The New Start nuclear arms reduction treaty between the U.S. and Russia is an effort to reduce that threat. Now it’s caught up in the political cold war of congressional partisan bickering, with many Republicans against it because Obama is for it. The truth is, the treaty is probably too little too late given the proliferation of nuclear arsenals around the world, but it represents a step in the right direction.

Sixty-five years ago, the Americans and Soviets faced off with hands ready on their six-shooters in a cataclysmic showdown. Proliferation became the word of the day. We got the bomb in 1945, and the contagion spread. Russia got the bomb in ’49, the U.K. in ’52, France in ’60, China in ’64, Israel in ’67, India in ’74, Pakistan in ’90, and North Korea in ’06. Reminder: Osama bin Laden is thought to be in Pakistan, where they have at least a hundred nukes.

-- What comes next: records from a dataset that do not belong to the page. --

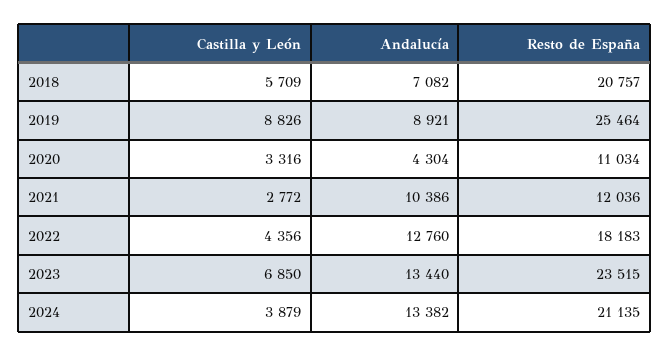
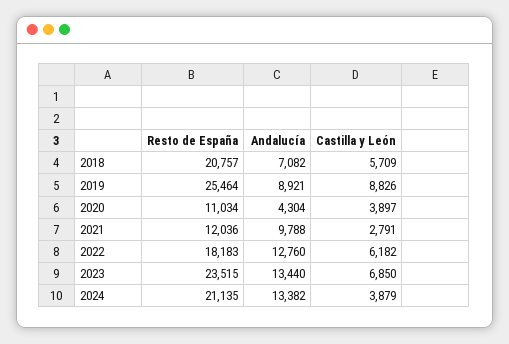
  {
    "Castilla y León": {
      "2018": 5709,
      "2019": 8826,
-     "2020": 3316,
+     "2020": 3897,
-     "2021": 2772,
+     "2021": 2791,
-     "2022": 4356,
+     "2022": 6182,
      "2023": 6850,
      "2024": 3879
    },
    "Andalucía": {
      "2018": 7082,
      "2019": 8921,
      "2020": 4304,
-     "2021": 10386,
+     "2021": 9788,
      "2022": 12760,
      "2023": 13440,
      "2024": 13382
    },
    "Resto de España": {
      "2018": 20757,
      "2019": 25464,
      "2020": 11034,
      "2021": 12036,
      "2022": 18183,
      "2023": 23515,
      "2024": 21135
    }
  }

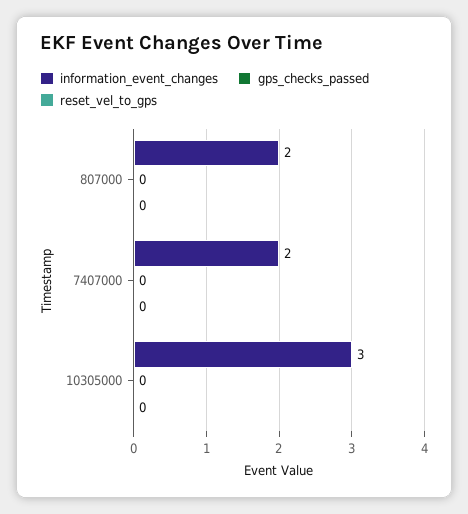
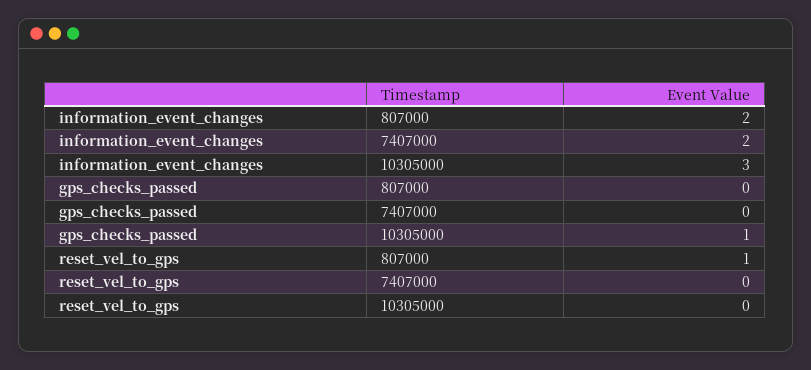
  {
    "information_event_changes": {
      "807000": 2,
      "7407000": 2,
      "10305000": 3
    },
    "gps_checks_passed": {
      "807000": 0,
      "7407000": 0,
-     "10305000": 0
+     "10305000": 1
    },
    "reset_vel_to_gps": {
-     "807000": 0,
+     "807000": 1,
      "7407000": 0,
      "10305000": 0
    }
  }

These are some of the sobering facts you learn from the film “Countdown to Zero,” an advocacy documentary for the Global Zero agenda of reducing the nuclear threat. This film is important because the world remains a precarious place more than six decades after Hiroshima and Nagasaki caused the world to weep.

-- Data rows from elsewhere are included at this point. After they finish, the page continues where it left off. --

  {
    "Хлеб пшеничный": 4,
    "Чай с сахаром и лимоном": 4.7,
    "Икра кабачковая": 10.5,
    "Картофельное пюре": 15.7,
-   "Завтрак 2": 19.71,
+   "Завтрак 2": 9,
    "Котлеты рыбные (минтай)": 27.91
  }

As a kid growing up in the Sixties, I was taught the “Duck and Cover” strategy at school in case of a nuclear attack from Russia. Ducking under your desk and covering your head was the avoidance gesture, which made us feel like ostriches. Had the bombs dropped, we would have been fricasseed nonetheless.

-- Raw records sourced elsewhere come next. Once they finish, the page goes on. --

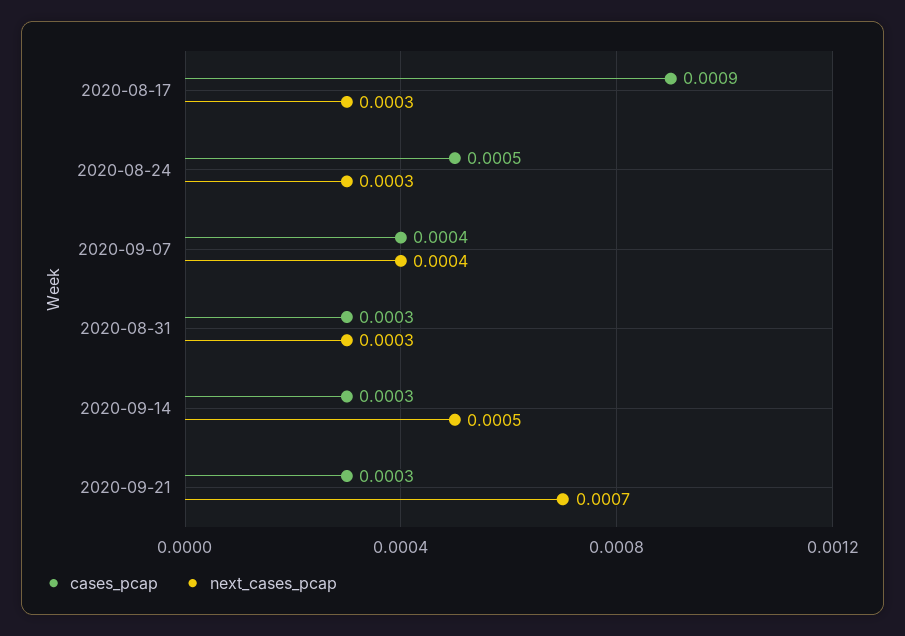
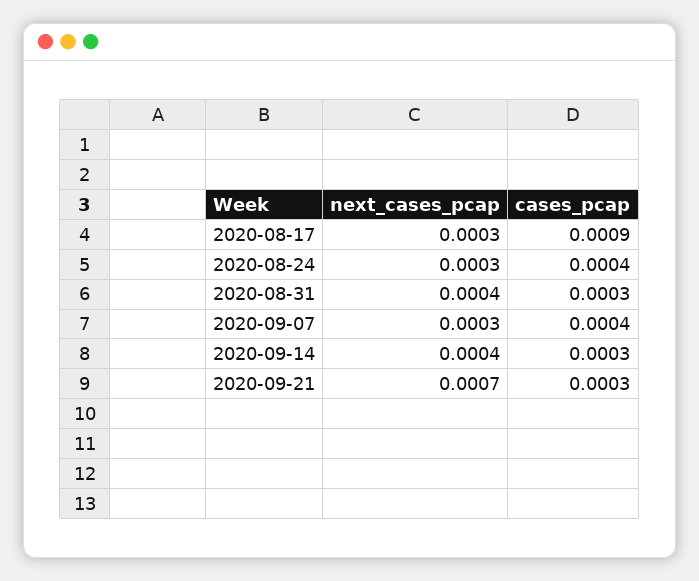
  {
    "cases_pcap": {
      "2020-08-17": 0.0009,
-     "2020-08-24": 0.0005,
+     "2020-08-24": 0.0004,
      "2020-09-07": 0.0004,
      "2020-08-31": 0.0003,
      "2020-09-14": 0.0003,
      "2020-09-21": 0.0003
    },
    "next_cases_pcap": {
      "2020-08-17": 0.0003,
      "2020-08-24": 0.0003,
-     "2020-09-07": 0.0004,
+     "2020-09-07": 0.0003,
-     "2020-08-31": 0.0003,
+     "2020-08-31": 0.0004,
-     "2020-09-14": 0.0005,
+     "2020-09-14": 0.0004,
      "2020-09-21": 0.0007
    }
  }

Today, we seem to not even worry about nukes. “Countdown to Zero” dispels this myth by revealing how much nuclear bomb grade uranium has gone missing and that graduate students in some university science programs are routinely challenged to build detonating devices, which most of them can do handily.

The film reveals that, at the height of the nuclear arms race between the U.S. and Russia, 100 million people would have been killed in a full-blown exchange. We came perilously close to that outcome during the Cuban Missile Crisis and have skirted it ever since.

Today, there are some 23,000 nukes worldwide, a considerable reduction from the peak of 60,000. The U.S. and Russia still have thousands of nukes armed and ready to fire at each other. Some say this is a safety against having to use them. Others warn that faulty firing systems and false alarms could set off an automated war without provocation or fail safe.

System failures pale when compared to terrorism. “Countdown…” points out that thousands of shipping containers arrive in the U.S. every day, and that it would be easy to smuggle a bomb inside one. Significant quantities of highly enriched uranium (HEU) are readily available on the black market, and the technical know-how to build, arm and transport a bomb are within reach of rogue nations and terrorist cells.

If a terrorist bomb ever does go off, intensified security measures would cripple the world with a lockdown. International commerce would become prohibitive, civil liberties would be curtailed, and suspicion would run rampant. If today’s airport pat-downs seem inconvenient, imagine the wake of a nuclear bomb plot. Personal freedom would be jeopardized and open societies would end.

The New Start treaty needs to be ratified to cut that risk, that is if Republican hawks can resist their love of mass destruction arsenals. For many Republicans, more weapons mean more security. This is the strange logic of Mutually Assured Destruction and the dramatic message of the apocalyptic film, “Doctor Strangelove.”

“Countdown to Zero” urges a reduction of warheads and of getting missiles off the “ready launch” mode. It is equally important to stop refining more HEU and to strictly account for it as if our lives depend upon it, which they do.

After Oppenheimer had witnessed the devastation of the nuclear bomb, he summoned the message of Vishnu: “Now I have become death – the destroyer of worlds.” In order to lay Vishnu to rest, we need a rational global policy on nukes and support for the Global Zero movement.